• **Written task**:
Write out every line of text in each of the following entries, keeping the original spelling, punctuation and line breaks.

• **Given data**:
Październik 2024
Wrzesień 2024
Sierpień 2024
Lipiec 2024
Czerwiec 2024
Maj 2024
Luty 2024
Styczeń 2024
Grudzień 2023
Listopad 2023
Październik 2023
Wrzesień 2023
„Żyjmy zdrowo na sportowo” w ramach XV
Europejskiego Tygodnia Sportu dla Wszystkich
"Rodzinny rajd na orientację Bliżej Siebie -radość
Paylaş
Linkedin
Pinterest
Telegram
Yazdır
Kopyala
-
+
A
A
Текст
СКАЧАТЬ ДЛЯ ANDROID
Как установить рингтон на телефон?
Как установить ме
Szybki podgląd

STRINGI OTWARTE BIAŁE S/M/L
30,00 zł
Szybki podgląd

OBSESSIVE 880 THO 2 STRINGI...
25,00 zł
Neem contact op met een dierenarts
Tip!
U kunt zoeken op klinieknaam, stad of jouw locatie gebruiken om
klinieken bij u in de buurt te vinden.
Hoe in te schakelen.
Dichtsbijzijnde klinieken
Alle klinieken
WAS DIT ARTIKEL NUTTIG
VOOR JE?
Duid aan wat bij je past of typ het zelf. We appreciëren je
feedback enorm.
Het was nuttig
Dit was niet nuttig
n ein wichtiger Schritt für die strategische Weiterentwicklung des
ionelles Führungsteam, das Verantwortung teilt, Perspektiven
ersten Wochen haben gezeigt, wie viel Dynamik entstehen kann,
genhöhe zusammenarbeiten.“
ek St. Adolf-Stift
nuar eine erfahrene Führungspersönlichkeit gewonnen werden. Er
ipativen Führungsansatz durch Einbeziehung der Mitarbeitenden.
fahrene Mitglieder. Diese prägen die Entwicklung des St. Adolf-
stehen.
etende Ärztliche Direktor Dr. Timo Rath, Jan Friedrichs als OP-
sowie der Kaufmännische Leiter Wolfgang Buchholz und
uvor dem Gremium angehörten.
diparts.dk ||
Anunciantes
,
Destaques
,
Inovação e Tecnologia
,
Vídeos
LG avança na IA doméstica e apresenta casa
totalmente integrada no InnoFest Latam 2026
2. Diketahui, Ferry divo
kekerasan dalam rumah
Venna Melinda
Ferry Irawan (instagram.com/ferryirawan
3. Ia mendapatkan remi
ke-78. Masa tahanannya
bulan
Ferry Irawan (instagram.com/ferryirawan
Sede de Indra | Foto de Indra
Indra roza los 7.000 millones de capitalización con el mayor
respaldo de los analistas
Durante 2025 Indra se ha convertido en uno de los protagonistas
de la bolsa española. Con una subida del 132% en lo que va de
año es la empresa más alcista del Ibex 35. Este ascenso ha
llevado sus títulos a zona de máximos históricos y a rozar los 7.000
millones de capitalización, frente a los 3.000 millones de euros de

• **Your response**:
Październik 2024
Wrzesień 2024
Sierpień 2024
Lipiec 2024
Czerwiec 2024
Maj 2024
Luty 2024
Styczeń 2024
Grudzień 2023
Listopad 2023
Październik 2023
Wrzesień 2023
„Żyjmy zdrowo na sportowo” w ramach XV
Europejskiego Tygodnia Sportu dla Wszystkich
"Rodzinny rajd na orientację Bliżej Siebie -radość
Paylaş
Linkedin
Pinterest
Telegram
Yazdır
Kopyala
-
+
A
A
Текст
СКАЧАТЬ ДЛЯ ANDROID
Как установить рингтон на телефон?
Как установить ме
Szybki podgląd

STRINGI OTWARTE BIAŁE S/M/L
30,00 zł
Szybki podgląd

OBSESSIVE 880 THO 2 STRINGI...
25,00 zł
Neem contact op met een dierenarts
Tip!
U kunt zoeken op klinieknaam, stad of jouw locatie gebruiken om
klinieken bij u in de buurt te vinden.
Hoe in te schakelen.
Dichtsbijzijnde klinieken
Alle klinieken
WAS DIT ARTIKEL NUTTIG
VOOR JE?
Duid aan wat bij je past of typ het zelf. We appreciëren je
feedback enorm.
Het was nuttig
Dit was niet nuttig
n ein wichtiger Schritt für die strategische Weiterentwicklung des
ionelles Führungsteam, das Verantwortung teilt, Perspektiven
ersten Wochen haben gezeigt, wie viel Dynamik entstehen kann,
genhöhe zusammenarbeiten.“
ek St. Adolf-Stift
nuar eine erfahrene Führungspersönlichkeit gewonnen werden. Er
ipativen Führungsansatz durch Einbeziehung der Mitarbeitenden.
fahrene Mitglieder. Diese prägen die Entwicklung des St. Adolf-
stehen.
etende Ärztliche Direktor Dr. Timo Rath, Jan Friedrichs als OP-
sowie der Kaufmännische Leiter Wolfgang Buchholz und
uvor dem Gremium angehörten.
diparts.dk ||
Anunciantes
,
Destaques
,
Inovação e Tecnologia
,
Vídeos
LG avança na IA doméstica e apresenta casa
totalmente integrada no InnoFest Latam 2026
2. Diketahui, Ferry divo
kekerasan dalam rumah
Venna Melinda
Ferry Irawan (instagram.com/ferryirawan
3. Ia mendapatkan remi
ke-78. Masa tahanannya
bulan
Ferry Irawan (instagram.com/ferryirawan
Sede de Indra | Foto de Indra
Indra roza los 7.000 millones de capitalización con el mayor
respaldo de los analistas
Durante 2025 Indra se ha convertido en uno de los protagonistas
de la bolsa española. Con una subida del 132% en lo que va de
año es la empresa más alcista del Ibex 35. Este ascenso ha
llevado sus títulos a zona de máximos históricos y a rozar los 7.000
millones de capitalización, frente a los 3.000 millones de euros de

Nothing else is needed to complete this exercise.